▶ [EXERCISE AIM]
Your task is to repeat exactly the lines below between the line holding "516 46 162.20" and the line holding "106 256 5.73", inclusive, and only those.

******

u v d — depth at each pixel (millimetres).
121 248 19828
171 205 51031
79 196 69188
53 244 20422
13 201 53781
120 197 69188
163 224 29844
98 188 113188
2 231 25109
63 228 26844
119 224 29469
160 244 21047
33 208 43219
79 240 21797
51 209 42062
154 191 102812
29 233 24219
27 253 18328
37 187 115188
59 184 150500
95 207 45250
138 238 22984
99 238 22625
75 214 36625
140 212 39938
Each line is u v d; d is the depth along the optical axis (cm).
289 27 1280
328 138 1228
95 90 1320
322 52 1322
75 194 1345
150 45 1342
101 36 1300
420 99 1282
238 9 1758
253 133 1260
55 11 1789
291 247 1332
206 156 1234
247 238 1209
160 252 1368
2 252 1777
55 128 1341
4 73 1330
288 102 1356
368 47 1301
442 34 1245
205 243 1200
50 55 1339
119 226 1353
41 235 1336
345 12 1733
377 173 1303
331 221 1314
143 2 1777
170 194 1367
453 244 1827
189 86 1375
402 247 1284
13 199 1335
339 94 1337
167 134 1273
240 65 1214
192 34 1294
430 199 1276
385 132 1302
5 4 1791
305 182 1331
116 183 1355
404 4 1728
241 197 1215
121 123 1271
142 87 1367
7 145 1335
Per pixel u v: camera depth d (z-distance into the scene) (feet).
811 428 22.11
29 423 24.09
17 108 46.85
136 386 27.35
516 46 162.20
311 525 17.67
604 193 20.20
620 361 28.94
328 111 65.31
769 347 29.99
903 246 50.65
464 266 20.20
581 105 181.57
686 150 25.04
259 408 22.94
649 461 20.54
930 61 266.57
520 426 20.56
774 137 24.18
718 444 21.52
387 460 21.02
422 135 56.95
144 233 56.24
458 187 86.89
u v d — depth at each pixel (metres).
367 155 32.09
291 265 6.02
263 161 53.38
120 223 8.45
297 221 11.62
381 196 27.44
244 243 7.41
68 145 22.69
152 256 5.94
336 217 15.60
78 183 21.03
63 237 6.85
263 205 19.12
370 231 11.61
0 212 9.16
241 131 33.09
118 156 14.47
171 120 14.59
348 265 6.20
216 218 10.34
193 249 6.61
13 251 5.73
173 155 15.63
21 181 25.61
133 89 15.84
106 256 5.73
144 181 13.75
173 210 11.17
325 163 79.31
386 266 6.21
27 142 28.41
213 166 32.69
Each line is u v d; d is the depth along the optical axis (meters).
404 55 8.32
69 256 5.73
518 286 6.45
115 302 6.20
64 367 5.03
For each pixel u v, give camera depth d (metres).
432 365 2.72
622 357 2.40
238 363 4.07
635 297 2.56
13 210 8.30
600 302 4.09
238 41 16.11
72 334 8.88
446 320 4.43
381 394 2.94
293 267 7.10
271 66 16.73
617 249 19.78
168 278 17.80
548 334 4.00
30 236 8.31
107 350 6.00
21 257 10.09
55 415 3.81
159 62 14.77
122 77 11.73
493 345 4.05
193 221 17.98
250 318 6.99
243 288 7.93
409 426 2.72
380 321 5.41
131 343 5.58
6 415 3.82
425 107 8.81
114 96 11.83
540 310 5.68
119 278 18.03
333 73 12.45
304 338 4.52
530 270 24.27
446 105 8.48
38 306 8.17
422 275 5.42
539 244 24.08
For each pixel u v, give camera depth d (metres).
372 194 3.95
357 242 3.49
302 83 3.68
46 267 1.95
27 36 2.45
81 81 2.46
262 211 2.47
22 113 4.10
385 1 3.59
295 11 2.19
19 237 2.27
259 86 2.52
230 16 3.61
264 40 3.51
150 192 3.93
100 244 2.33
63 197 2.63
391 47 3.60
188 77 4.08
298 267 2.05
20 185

******

▶ [ANSWER SPACE]
516 46 162.20
311 525 17.67
604 193 20.20
620 361 28.94
328 111 65.31
769 347 29.99
903 246 50.65
464 266 20.20
581 105 181.57
686 150 25.04
259 408 22.94
649 461 20.54
930 61 266.57
520 426 20.56
774 137 24.18
718 444 21.52
387 460 21.02
422 135 56.95
144 233 56.24
458 187 86.89
u v d — depth at each pixel (metres).
367 155 32.09
291 265 6.02
263 161 53.38
120 223 8.45
297 221 11.62
381 196 27.44
244 243 7.41
68 145 22.69
152 256 5.94
336 217 15.60
78 183 21.03
63 237 6.85
263 205 19.12
370 231 11.61
0 212 9.16
241 131 33.09
118 156 14.47
171 120 14.59
348 265 6.20
216 218 10.34
193 249 6.61
13 251 5.73
173 155 15.63
21 181 25.61
133 89 15.84
106 256 5.73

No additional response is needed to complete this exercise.